(Items from a dataset)
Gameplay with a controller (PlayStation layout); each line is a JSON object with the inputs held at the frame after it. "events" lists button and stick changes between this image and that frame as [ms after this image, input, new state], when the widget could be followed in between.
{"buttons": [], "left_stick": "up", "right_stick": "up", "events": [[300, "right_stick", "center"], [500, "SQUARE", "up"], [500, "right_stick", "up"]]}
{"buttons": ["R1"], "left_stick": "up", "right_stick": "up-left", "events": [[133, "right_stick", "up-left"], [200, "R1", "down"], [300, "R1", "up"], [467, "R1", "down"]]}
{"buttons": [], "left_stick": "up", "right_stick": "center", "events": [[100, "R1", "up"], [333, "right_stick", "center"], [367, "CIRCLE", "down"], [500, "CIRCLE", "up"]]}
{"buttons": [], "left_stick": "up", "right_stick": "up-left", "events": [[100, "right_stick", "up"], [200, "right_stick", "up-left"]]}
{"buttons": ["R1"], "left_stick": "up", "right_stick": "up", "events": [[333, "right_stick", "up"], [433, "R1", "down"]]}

▶ [WORK ITEM]: Give every record again, exactly as it appears.

▶ [OUTPUT]:
Gameplay with a controller (PlayStation layout); each line is a JSON object with the inputs held at the frame after it. "events" lists button and stick changes between this image and that frame as [ms after this image, input, new state], when the widget could be followed in between.
{"buttons": [], "left_stick": "up", "right_stick": "up", "events": [[300, "right_stick", "center"], [500, "SQUARE", "up"], [500, "right_stick", "up"]]}
{"buttons": ["R1"], "left_stick": "up", "right_stick": "up-left", "events": [[133, "right_stick", "up-left"], [200, "R1", "down"], [300, "R1", "up"], [467, "R1", "down"]]}
{"buttons": [], "left_stick": "up", "right_stick": "center", "events": [[100, "R1", "up"], [333, "right_stick", "center"], [367, "CIRCLE", "down"], [500, "CIRCLE", "up"]]}
{"buttons": [], "left_stick": "up", "right_stick": "up-left", "events": [[100, "right_stick", "up"], [200, "right_stick", "up-left"]]}
{"buttons": ["R1"], "left_stick": "up", "right_stick": "up", "events": [[333, "right_stick", "up"], [433, "R1", "down"]]}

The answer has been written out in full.